Large Batch Processes (Adds, Deletes, or Updates)

The suggestions in this section apply whenever you are doing a large number of adds, deletes, or updates.

Consider running the batch process as server execution methods, a server application, or running in single user mode. All of these options will generally improve performance. For potential impacts on other users, see "serverExecution Method Option", earlier in this document.

If running in multiuser mode, consider breaking up your transactions so that updates to a centralized collection, which multiple processes may want to access, are separated from the main bulk updates. This may help to reduce single‑threading when Jade does its exclusive lock on the updated collection. In a situation where there is one updater and one or more readers, using update locks can also help reduce single‑threading.

For example, in the following code fragment, as soon as a new company is discovered, it will be created and added to the collection off Root. Jade will put an exclusive lock on the collection root.allCompanies, which means that no one else will be able to read this collection until this process finishes and performs the commitTransaction instruction to unlock everything that has been locked.

beginTransaction;
foreach record in company sales input file do
    company:= app.myRoot.allCompanies.getAtKey(record.companyID);
    if company = null then
        create company;
        company.ID := record.companyID;
        company.name := record.companyName;
        company.myRoot := app.myRoot;
    endif;
    create sale;
    sale.date := record.date;
    sale.myCompany:= company;
endforeach;
commitTransaction;

A better approach may be to read through the input file first, just to establish if any new companies needed adding and add them at that stage.
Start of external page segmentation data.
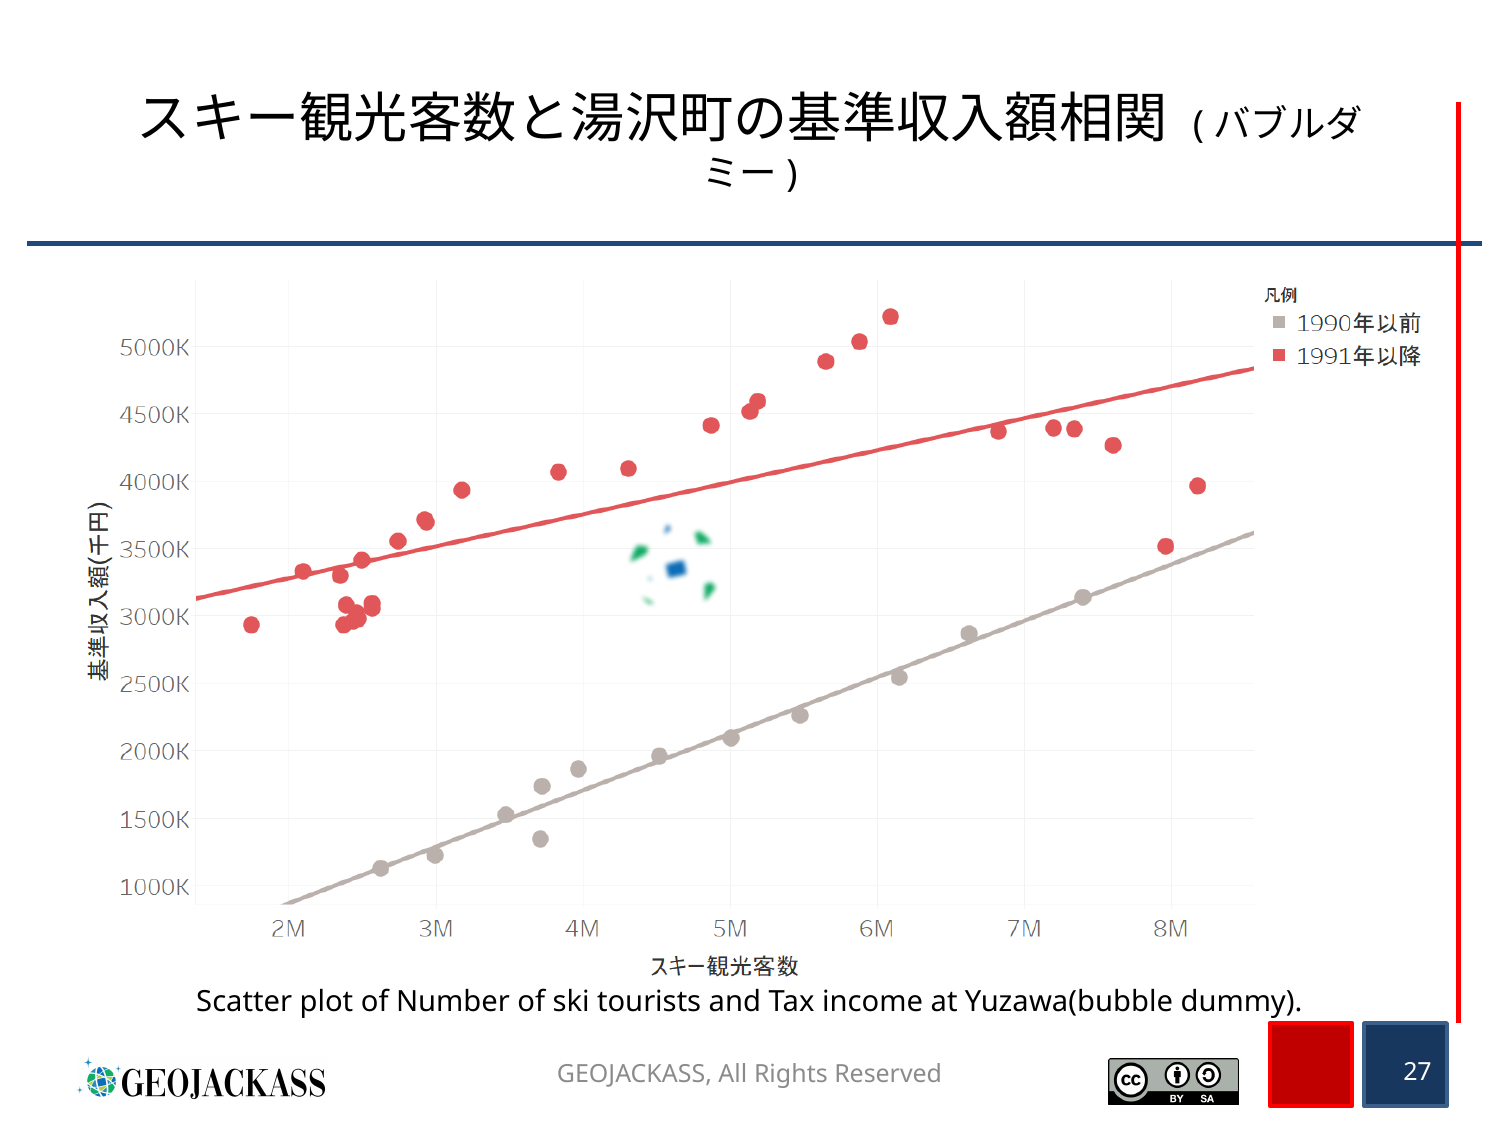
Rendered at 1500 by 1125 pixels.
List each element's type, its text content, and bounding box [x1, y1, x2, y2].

picture [1108, 1058, 1239, 1105]
text_box Scatter plot of Number of ski tourists and Tax income at Yuzawa(bubble dummy). [181, 994, 1319, 1025]
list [74, 280, 1426, 988]
footer GEOJACKASS, All Rights Reserved [512, 1042, 988, 1103]
picture [584, 478, 751, 631]
title スキー観光客数と湯沢町の基準収入額相関 (バブルダミー) [75, 45, 1425, 233]
picture [76, 1056, 327, 1101]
You would then re‑process the file and perform the sale update process.

You could also do a commitTransaction every 1,000‑10,000 objects or after a specific interval. This can help keep the transactions from becoming too large and to allow other processing to gain access to locked resources.

The best number of objects per transaction can be difficult to determine, so it may be easier to simply commit based on elapsed time, perhaps every 500 milliseconds or every 2 seconds. You should base the specified time on how long locks can be held without introducing problems, and how large the transaction is. Overly large transactions can cause additional resource consumption.

Another advantage of time‑based commits over count‑based commits is that they automatically reduce the impact on other users during peak periods. You may process 1,000 objects in 0.5 seconds during idle times, but it may take 6 seconds during peak times, resulting in locks being held longer when you can least afford them. Time‑based commits automatically include fewer objects in each commit during peak times.

Breaking a single large update into multiple smaller ones can help performance, but it can also introduce recovery and concurrency issues. If the server goes down, you need to be able to restart and reprocess from the point to which the database recovered. If other users can access the objects during the load, they need to be committed in a coherent state.